Now the state House Professional Registration and Licensing Committee is considering a bill that would require midwives to obtain a state license and collaborate with a physician. Witnesses testified for and against the bill at a committee hearing on February 16. Proponents of the bill said it closes a loophole that allows midwives to practice without a license, but midwives and their supporters contended that the bill would make their work practically impossible.
According to an article in the St. Louis Post-Dispatch, the bill would require midwives to get licensed by the state, and to have a “collaborative agreement” with a practicing physician. The latter provision turned out to be the most controversial part of the bill at the hearing. Opponents said that few doctors would agree to sign an agreement with a midwife, which would effectively prevent most midwives from practicing. But Rep. Keith Frederick, R-Rolla, who is a doctor, said the agreement requirement was “the heart of the bill.”

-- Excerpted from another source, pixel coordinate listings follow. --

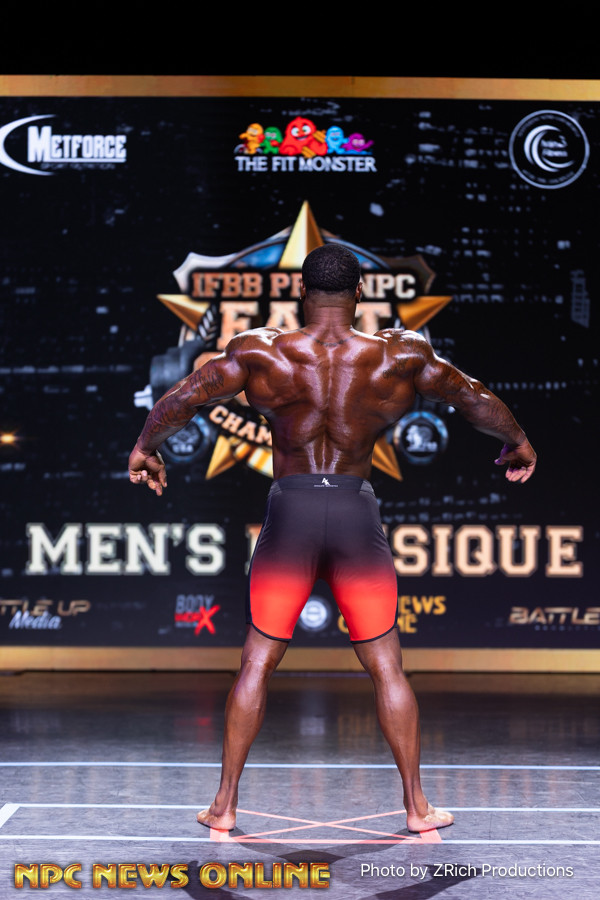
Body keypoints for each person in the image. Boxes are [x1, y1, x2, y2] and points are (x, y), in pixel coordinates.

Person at [128, 243, 536, 834]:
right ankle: (417, 808)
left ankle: (224, 805)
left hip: (290, 511)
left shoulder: (261, 351)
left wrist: (146, 447)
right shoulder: (398, 354)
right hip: (353, 513)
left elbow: (187, 395)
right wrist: (517, 440)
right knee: (387, 667)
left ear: (300, 291)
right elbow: (471, 396)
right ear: (360, 294)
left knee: (257, 662)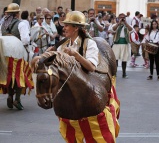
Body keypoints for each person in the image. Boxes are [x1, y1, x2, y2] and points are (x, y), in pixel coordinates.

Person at [38, 11, 120, 142]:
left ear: (76, 28)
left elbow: (92, 67)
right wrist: (48, 55)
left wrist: (76, 55)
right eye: (64, 25)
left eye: (67, 25)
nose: (63, 28)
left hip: (86, 83)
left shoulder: (89, 43)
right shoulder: (62, 44)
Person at [0, 3, 33, 110]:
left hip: (3, 50)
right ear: (17, 14)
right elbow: (25, 40)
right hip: (17, 50)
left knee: (9, 73)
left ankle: (10, 95)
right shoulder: (21, 24)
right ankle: (17, 99)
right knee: (20, 73)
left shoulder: (3, 23)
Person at [112, 13, 133, 78]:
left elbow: (131, 29)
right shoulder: (115, 24)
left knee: (124, 59)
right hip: (117, 44)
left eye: (123, 17)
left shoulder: (127, 25)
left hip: (125, 44)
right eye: (120, 17)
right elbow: (113, 29)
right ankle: (114, 73)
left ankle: (124, 73)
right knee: (115, 59)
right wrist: (119, 23)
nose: (122, 19)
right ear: (118, 18)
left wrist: (125, 23)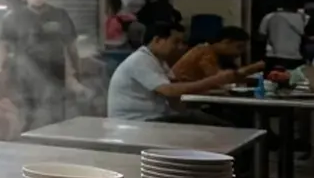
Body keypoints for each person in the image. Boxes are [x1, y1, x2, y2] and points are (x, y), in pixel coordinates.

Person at [106, 22, 251, 123]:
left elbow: (177, 88)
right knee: (219, 127)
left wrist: (214, 92)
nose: (181, 47)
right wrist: (215, 81)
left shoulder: (159, 61)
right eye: (176, 42)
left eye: (182, 43)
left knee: (220, 121)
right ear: (157, 40)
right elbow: (170, 91)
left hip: (159, 116)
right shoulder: (139, 60)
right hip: (141, 121)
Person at [0, 0, 86, 129]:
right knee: (27, 114)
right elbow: (4, 46)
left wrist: (77, 70)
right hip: (24, 75)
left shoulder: (60, 15)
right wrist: (0, 70)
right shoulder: (13, 18)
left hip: (55, 72)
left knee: (56, 116)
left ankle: (54, 144)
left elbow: (71, 46)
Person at [172, 25, 265, 84]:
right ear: (226, 42)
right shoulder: (204, 52)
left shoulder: (215, 55)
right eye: (239, 47)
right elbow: (218, 78)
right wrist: (251, 68)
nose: (239, 53)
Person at [258, 0, 307, 70]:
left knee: (272, 79)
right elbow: (306, 36)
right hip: (295, 56)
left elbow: (261, 36)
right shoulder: (302, 18)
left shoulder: (270, 16)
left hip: (273, 56)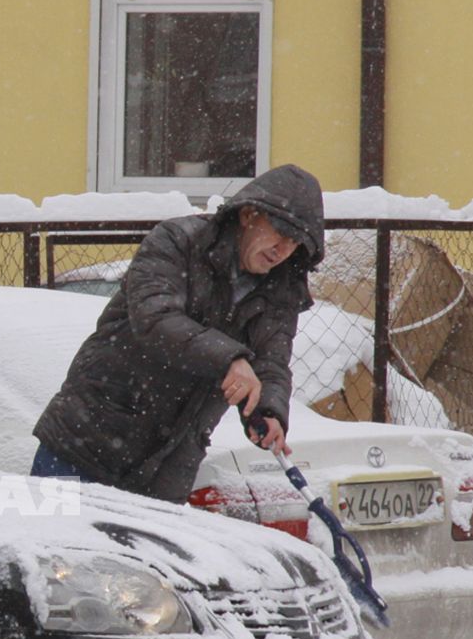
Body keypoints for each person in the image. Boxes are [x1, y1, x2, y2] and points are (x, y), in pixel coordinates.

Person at [31, 164, 325, 504]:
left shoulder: (281, 287)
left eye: (294, 242)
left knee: (144, 560)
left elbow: (272, 362)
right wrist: (231, 359)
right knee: (62, 555)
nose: (282, 249)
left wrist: (270, 410)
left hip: (167, 468)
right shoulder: (177, 242)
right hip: (86, 444)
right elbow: (155, 319)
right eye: (278, 231)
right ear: (248, 215)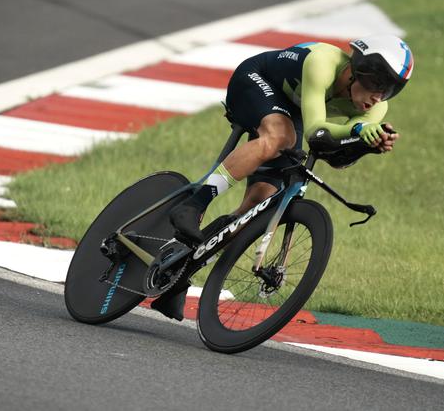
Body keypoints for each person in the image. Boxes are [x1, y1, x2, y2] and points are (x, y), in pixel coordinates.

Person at [151, 34, 413, 320]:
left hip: (291, 111)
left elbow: (334, 155)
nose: (379, 97)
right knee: (280, 137)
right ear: (361, 69)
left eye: (389, 91)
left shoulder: (376, 109)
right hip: (256, 79)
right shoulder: (323, 63)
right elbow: (316, 130)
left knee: (257, 206)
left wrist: (366, 146)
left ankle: (181, 272)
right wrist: (355, 131)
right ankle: (193, 204)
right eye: (378, 85)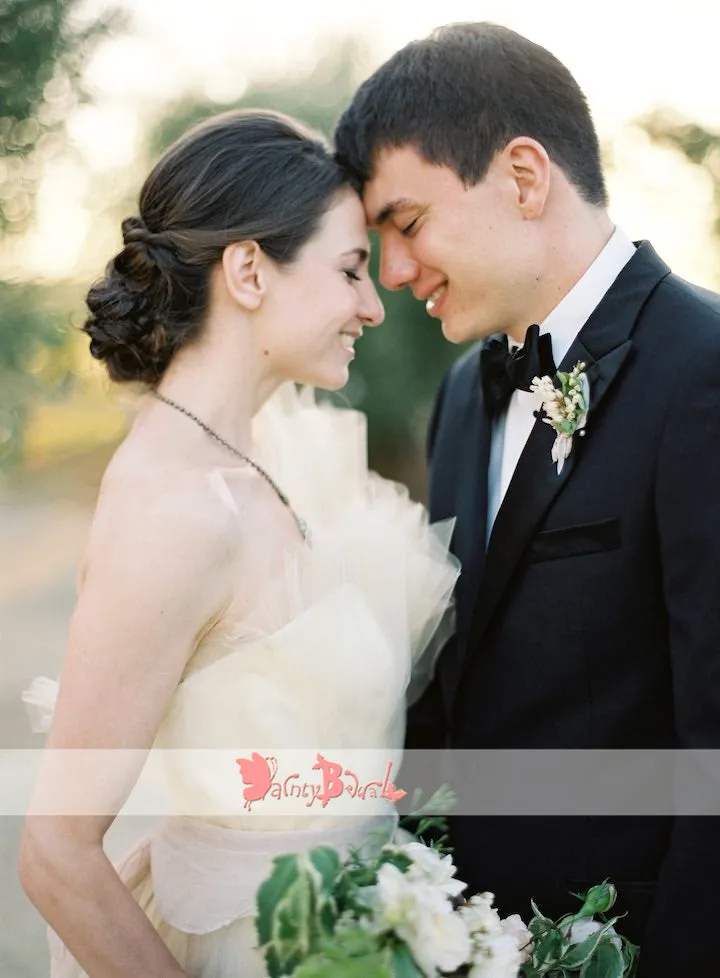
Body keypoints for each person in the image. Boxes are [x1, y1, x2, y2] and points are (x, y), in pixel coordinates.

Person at [18, 108, 460, 978]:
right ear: (250, 271)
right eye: (349, 271)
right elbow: (55, 855)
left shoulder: (271, 454)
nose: (373, 305)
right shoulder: (173, 512)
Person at [334, 21, 720, 977]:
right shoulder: (465, 397)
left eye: (407, 223)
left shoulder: (704, 373)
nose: (392, 273)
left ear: (522, 175)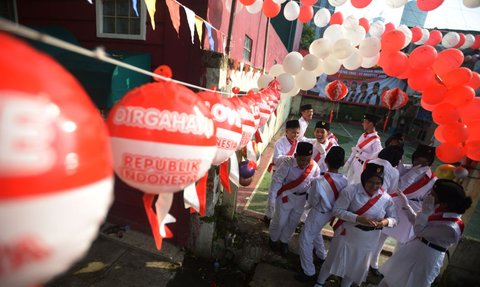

Witnesses testifying in support of the bill said that it made sense for people involved in the birth of an infant to be licensed, given that nearly all other medical-related professionals, such as doctors, chiropractors and acupuncturists, already have that requirement. But midwives at the hearing said that licensing would require them to buy medical malpractice insurance, which they said was unnecessarily costly.
Another representative, Rep. Mike McGhee, R-Odessa, testified on behalf of Missouri’s Amish and Mennonite communities. He and some other committee members said that an exception should be written into the bill for midwives practicing in those communities, though no one was sure if that was legally feasible, the Post-Dispatch story said.